Records taken from a dataset
● ● ● ●
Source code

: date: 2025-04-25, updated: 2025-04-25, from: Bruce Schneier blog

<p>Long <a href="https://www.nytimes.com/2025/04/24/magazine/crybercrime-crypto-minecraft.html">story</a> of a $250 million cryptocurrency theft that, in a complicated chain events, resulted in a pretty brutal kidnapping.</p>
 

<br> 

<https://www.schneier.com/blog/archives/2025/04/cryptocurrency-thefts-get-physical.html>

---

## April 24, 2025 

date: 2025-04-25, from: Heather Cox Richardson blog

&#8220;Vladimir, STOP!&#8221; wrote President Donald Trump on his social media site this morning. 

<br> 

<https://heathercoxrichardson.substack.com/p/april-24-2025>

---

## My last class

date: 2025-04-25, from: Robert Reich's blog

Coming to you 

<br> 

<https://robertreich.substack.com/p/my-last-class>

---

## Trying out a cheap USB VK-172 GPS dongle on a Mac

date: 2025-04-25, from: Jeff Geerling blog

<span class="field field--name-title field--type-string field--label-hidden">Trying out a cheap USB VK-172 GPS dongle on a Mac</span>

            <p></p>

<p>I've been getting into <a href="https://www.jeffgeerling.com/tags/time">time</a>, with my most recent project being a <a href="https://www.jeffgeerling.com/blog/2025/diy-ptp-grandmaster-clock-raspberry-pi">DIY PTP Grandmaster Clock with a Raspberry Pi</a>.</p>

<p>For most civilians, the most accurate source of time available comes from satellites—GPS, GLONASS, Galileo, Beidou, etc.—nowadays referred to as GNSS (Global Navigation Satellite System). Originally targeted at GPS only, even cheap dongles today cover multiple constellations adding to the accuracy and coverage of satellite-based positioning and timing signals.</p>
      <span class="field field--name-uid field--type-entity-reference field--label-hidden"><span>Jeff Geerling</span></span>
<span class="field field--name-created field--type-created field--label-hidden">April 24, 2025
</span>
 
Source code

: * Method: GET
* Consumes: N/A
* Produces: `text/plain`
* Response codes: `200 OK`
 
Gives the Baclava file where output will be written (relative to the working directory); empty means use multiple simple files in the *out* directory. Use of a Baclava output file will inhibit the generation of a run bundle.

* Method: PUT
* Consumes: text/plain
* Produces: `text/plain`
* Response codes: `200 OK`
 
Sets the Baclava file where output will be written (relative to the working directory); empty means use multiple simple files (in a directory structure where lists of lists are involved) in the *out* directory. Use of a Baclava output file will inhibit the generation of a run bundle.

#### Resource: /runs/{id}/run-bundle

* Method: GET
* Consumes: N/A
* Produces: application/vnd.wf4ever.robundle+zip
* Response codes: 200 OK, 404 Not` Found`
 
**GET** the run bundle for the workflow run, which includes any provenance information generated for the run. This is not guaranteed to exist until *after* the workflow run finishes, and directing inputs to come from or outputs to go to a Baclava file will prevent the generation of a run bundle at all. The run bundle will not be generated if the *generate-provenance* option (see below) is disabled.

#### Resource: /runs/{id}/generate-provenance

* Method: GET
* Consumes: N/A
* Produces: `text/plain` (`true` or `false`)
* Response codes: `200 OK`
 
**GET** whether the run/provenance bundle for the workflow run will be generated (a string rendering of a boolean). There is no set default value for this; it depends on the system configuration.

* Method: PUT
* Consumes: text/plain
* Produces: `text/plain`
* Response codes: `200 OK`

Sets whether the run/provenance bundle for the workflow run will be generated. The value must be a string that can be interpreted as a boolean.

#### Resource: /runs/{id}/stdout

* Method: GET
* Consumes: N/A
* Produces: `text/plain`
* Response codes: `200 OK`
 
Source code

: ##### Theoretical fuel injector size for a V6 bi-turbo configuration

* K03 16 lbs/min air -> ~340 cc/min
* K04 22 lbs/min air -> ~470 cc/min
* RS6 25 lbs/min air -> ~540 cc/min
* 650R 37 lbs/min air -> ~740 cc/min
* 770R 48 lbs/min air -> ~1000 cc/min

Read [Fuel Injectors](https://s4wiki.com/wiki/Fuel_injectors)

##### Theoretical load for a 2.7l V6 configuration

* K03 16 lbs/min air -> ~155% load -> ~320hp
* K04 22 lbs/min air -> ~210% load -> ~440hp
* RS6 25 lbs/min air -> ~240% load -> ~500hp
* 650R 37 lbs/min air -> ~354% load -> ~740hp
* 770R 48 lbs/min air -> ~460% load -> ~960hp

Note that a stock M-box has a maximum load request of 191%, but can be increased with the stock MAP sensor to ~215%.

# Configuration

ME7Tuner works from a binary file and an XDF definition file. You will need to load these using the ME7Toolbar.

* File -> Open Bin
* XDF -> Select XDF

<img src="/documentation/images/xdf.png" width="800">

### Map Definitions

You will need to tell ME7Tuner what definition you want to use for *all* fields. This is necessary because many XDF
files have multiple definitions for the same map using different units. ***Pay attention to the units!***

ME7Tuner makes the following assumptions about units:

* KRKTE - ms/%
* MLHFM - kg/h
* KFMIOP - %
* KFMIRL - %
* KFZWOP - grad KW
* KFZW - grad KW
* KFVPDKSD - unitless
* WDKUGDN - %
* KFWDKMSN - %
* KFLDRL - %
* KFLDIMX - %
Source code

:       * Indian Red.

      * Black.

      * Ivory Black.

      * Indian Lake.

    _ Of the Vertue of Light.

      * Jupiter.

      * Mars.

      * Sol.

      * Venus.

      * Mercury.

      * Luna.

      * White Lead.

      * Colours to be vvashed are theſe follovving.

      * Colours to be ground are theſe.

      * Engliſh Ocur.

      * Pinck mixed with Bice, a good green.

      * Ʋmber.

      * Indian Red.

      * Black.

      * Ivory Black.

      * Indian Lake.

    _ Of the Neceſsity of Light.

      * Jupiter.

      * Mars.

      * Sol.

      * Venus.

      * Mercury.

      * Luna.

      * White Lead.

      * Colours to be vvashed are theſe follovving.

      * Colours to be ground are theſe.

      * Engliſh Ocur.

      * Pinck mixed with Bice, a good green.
● ● ● ●
● **WORK INSTRUCTIONS**
Copy the stretch from the line containing "ME7Tuner works from" through the line containing "### Map Definitions", reproducing each line without changes.

● **SOLUTION FOR THIS PROBLEM**
ME7Tuner works from a binary file and an XDF definition file. You will need to load these using the ME7Toolbar.

* File -> Open Bin
* XDF -> Select XDF

<img src="/documentation/images/xdf.png" width="800">

### Map Definitions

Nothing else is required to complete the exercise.